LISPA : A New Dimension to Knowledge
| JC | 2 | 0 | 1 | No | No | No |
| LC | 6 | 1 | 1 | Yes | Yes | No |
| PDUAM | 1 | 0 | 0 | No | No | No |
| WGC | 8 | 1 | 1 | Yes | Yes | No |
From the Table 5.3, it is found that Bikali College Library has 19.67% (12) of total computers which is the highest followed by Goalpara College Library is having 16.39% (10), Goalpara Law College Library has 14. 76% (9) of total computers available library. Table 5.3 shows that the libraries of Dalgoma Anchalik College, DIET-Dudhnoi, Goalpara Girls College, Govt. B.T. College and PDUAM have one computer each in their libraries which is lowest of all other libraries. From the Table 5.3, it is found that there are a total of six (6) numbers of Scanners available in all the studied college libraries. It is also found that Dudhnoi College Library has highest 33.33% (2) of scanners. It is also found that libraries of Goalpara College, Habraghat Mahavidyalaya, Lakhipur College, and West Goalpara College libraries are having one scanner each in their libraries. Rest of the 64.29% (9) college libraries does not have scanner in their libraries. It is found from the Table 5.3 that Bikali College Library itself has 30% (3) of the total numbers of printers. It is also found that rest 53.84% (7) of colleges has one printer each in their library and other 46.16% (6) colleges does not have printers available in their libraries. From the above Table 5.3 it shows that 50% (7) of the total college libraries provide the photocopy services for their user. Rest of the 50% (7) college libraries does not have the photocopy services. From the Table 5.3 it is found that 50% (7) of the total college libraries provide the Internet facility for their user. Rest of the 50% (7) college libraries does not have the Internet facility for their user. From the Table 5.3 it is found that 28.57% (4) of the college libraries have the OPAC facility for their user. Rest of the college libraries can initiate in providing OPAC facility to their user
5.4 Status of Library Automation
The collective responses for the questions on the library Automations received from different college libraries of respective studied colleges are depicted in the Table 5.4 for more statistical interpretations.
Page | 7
--
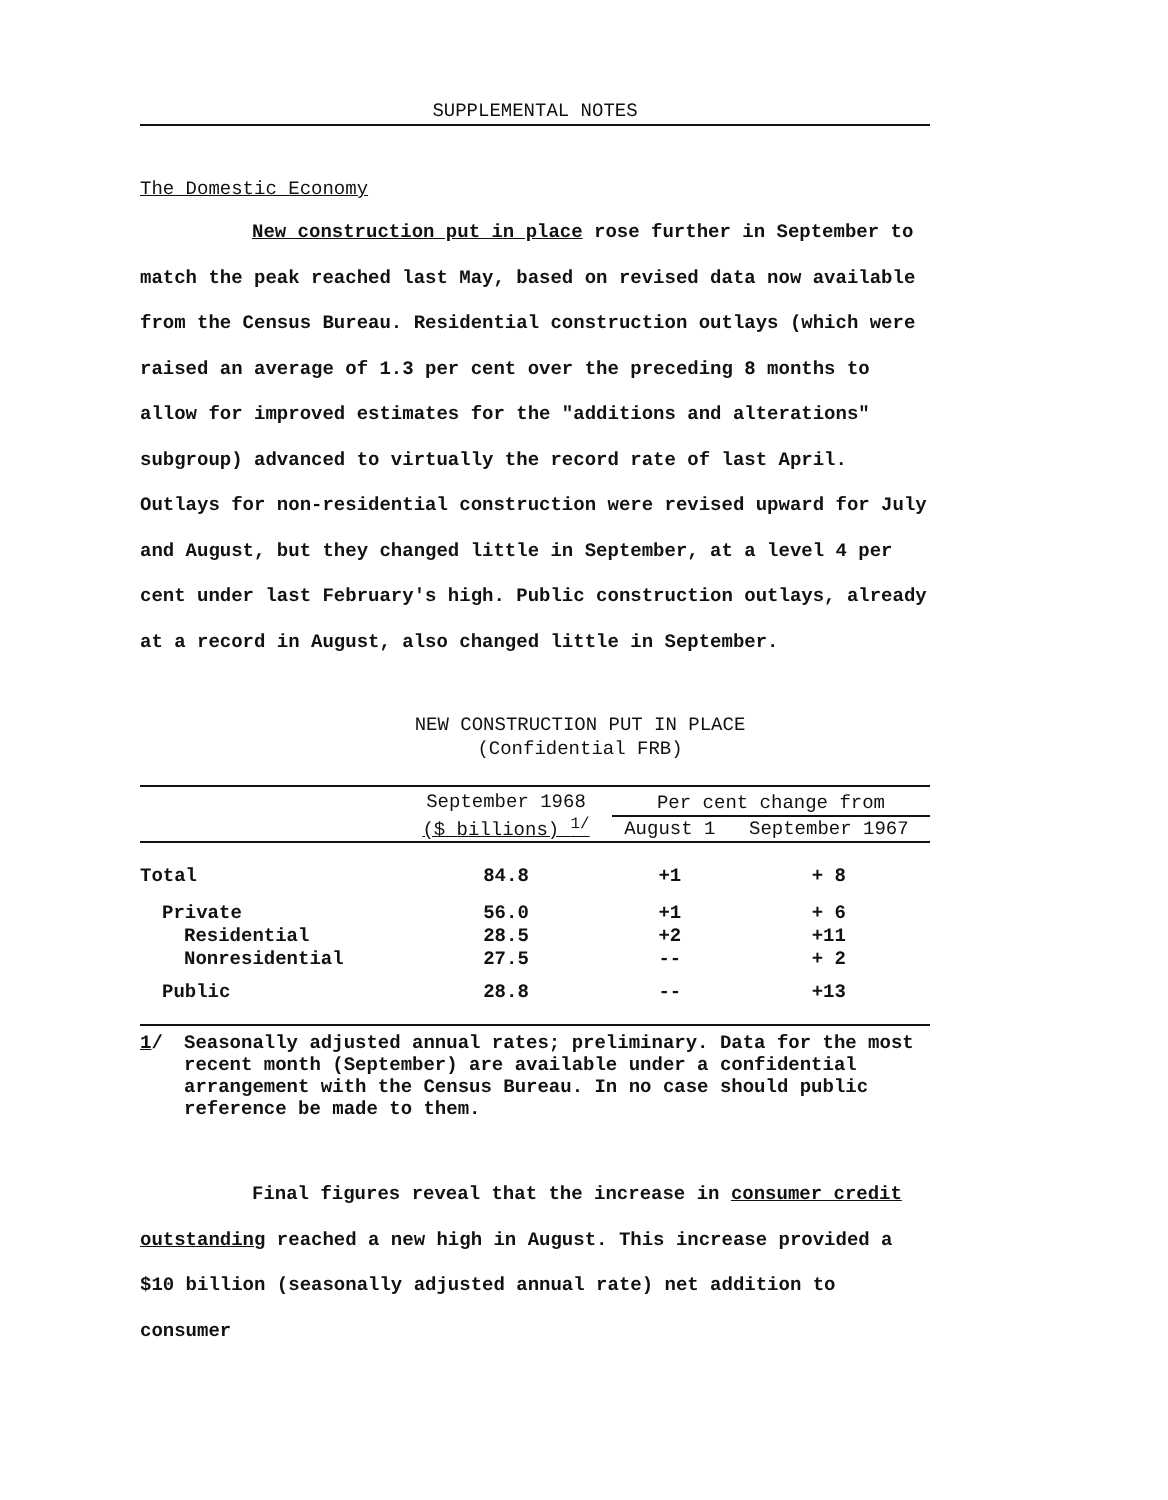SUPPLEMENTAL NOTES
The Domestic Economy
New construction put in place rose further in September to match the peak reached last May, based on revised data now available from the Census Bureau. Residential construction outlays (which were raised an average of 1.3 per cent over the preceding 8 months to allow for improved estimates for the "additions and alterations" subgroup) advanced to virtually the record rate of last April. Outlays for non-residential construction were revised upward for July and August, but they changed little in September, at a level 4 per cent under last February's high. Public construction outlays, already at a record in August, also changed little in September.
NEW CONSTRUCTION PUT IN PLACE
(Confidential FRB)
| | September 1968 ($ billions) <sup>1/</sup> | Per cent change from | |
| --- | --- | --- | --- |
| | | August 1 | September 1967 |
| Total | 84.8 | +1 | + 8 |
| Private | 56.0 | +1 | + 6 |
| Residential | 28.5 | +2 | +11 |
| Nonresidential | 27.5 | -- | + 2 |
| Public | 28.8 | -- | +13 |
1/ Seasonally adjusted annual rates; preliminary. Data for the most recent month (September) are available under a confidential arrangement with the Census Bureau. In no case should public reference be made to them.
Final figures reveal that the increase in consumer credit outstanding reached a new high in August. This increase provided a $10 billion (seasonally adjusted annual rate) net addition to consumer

**WHAT IS NEEDED**
From the entries above, print the lines beginning at the one with "1/ Seasonally adjusted" and stopping after the one with "Final figures reveal", exactly as written and with nothing else.

**ANSWER**
1/ Seasonally adjusted annual rates; preliminary. Data for the most recent month (September) are available under a confidential arrangement with the Census Bureau. In no case should public reference be made to them.
Final figures reveal that the increase in consumer credit outstanding reached a new high in August. This increase provided a $10 billion (seasonally adjusted annual rate) net addition to consumer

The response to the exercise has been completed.